(Dataset entries)
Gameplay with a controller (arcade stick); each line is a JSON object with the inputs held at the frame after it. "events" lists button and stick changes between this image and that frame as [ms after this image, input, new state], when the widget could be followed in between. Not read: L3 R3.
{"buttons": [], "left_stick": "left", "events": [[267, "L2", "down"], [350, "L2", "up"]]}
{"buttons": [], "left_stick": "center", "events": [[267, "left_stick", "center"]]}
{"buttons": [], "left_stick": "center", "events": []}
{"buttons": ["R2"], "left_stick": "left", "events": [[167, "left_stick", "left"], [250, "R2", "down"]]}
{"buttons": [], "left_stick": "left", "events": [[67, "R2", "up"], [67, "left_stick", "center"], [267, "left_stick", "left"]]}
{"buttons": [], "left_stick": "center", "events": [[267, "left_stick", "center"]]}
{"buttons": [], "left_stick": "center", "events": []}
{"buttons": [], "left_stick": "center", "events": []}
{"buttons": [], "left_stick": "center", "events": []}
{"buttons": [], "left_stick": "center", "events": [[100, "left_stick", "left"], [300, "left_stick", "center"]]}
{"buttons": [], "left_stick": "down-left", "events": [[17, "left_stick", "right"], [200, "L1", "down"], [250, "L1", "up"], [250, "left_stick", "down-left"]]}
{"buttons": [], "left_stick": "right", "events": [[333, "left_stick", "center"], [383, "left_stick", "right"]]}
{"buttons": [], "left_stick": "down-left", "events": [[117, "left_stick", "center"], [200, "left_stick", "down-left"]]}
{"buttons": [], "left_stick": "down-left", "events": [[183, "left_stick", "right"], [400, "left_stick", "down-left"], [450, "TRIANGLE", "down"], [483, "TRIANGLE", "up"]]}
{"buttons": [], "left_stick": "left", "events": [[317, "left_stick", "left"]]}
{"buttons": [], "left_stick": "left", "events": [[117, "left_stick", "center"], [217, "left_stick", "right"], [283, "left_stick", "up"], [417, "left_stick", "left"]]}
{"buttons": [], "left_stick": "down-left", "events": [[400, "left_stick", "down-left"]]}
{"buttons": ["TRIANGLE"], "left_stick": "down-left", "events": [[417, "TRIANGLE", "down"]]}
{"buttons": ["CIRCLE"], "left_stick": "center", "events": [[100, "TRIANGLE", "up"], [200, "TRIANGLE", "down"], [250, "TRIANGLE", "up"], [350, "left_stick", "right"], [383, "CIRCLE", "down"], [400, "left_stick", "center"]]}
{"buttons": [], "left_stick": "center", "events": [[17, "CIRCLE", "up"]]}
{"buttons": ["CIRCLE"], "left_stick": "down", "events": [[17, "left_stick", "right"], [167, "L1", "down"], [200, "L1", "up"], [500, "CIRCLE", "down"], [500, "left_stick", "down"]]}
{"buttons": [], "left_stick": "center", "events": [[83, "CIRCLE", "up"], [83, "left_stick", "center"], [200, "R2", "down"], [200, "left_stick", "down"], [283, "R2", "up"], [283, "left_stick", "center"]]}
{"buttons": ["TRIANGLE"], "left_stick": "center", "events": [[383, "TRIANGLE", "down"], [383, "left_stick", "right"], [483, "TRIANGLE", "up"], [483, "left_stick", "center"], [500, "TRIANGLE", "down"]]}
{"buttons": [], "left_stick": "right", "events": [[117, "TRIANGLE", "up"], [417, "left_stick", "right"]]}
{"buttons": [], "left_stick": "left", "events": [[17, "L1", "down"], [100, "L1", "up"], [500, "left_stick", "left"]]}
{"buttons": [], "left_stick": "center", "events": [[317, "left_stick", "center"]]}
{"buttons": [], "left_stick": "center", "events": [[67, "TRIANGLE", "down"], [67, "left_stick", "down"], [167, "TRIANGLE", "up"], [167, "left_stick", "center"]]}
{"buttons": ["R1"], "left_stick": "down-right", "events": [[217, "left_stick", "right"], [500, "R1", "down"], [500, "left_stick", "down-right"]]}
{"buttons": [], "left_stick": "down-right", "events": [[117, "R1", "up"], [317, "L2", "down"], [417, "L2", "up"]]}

■ WHAT IS NEEDED ■
Nothing in the records should change when you repeat them all.

■ ANSWER SECTION ■
Gameplay with a controller (arcade stick); each line is a JSON object with the inputs held at the frame after it. "events" lists button and stick changes between this image and that frame as [ms after this image, input, new state], when the widget could be followed in between. Not read: L3 R3.
{"buttons": [], "left_stick": "left", "events": [[267, "L2", "down"], [350, "L2", "up"]]}
{"buttons": [], "left_stick": "center", "events": [[267, "left_stick", "center"]]}
{"buttons": [], "left_stick": "center", "events": []}
{"buttons": ["R2"], "left_stick": "left", "events": [[167, "left_stick", "left"], [250, "R2", "down"]]}
{"buttons": [], "left_stick": "left", "events": [[67, "R2", "up"], [67, "left_stick", "center"], [267, "left_stick", "left"]]}
{"buttons": [], "left_stick": "center", "events": [[267, "left_stick", "center"]]}
{"buttons": [], "left_stick": "center", "events": []}
{"buttons": [], "left_stick": "center", "events": []}
{"buttons": [], "left_stick": "center", "events": []}
{"buttons": [], "left_stick": "center", "events": [[100, "left_stick", "left"], [300, "left_stick", "center"]]}
{"buttons": [], "left_stick": "down-left", "events": [[17, "left_stick", "right"], [200, "L1", "down"], [250, "L1", "up"], [250, "left_stick", "down-left"]]}
{"buttons": [], "left_stick": "right", "events": [[333, "left_stick", "center"], [383, "left_stick", "right"]]}
{"buttons": [], "left_stick": "down-left", "events": [[117, "left_stick", "center"], [200, "left_stick", "down-left"]]}
{"buttons": [], "left_stick": "down-left", "events": [[183, "left_stick", "right"], [400, "left_stick", "down-left"], [450, "TRIANGLE", "down"], [483, "TRIANGLE", "up"]]}
{"buttons": [], "left_stick": "left", "events": [[317, "left_stick", "left"]]}
{"buttons": [], "left_stick": "left", "events": [[117, "left_stick", "center"], [217, "left_stick", "right"], [283, "left_stick", "up"], [417, "left_stick", "left"]]}
{"buttons": [], "left_stick": "down-left", "events": [[400, "left_stick", "down-left"]]}
{"buttons": ["TRIANGLE"], "left_stick": "down-left", "events": [[417, "TRIANGLE", "down"]]}
{"buttons": ["CIRCLE"], "left_stick": "center", "events": [[100, "TRIANGLE", "up"], [200, "TRIANGLE", "down"], [250, "TRIANGLE", "up"], [350, "left_stick", "right"], [383, "CIRCLE", "down"], [400, "left_stick", "center"]]}
{"buttons": [], "left_stick": "center", "events": [[17, "CIRCLE", "up"]]}
{"buttons": ["CIRCLE"], "left_stick": "down", "events": [[17, "left_stick", "right"], [167, "L1", "down"], [200, "L1", "up"], [500, "CIRCLE", "down"], [500, "left_stick", "down"]]}
{"buttons": [], "left_stick": "center", "events": [[83, "CIRCLE", "up"], [83, "left_stick", "center"], [200, "R2", "down"], [200, "left_stick", "down"], [283, "R2", "up"], [283, "left_stick", "center"]]}
{"buttons": ["TRIANGLE"], "left_stick": "center", "events": [[383, "TRIANGLE", "down"], [383, "left_stick", "right"], [483, "TRIANGLE", "up"], [483, "left_stick", "center"], [500, "TRIANGLE", "down"]]}
{"buttons": [], "left_stick": "right", "events": [[117, "TRIANGLE", "up"], [417, "left_stick", "right"]]}
{"buttons": [], "left_stick": "left", "events": [[17, "L1", "down"], [100, "L1", "up"], [500, "left_stick", "left"]]}
{"buttons": [], "left_stick": "center", "events": [[317, "left_stick", "center"]]}
{"buttons": [], "left_stick": "center", "events": [[67, "TRIANGLE", "down"], [67, "left_stick", "down"], [167, "TRIANGLE", "up"], [167, "left_stick", "center"]]}
{"buttons": ["R1"], "left_stick": "down-right", "events": [[217, "left_stick", "right"], [500, "R1", "down"], [500, "left_stick", "down-right"]]}
{"buttons": [], "left_stick": "down-right", "events": [[117, "R1", "up"], [317, "L2", "down"], [417, "L2", "up"]]}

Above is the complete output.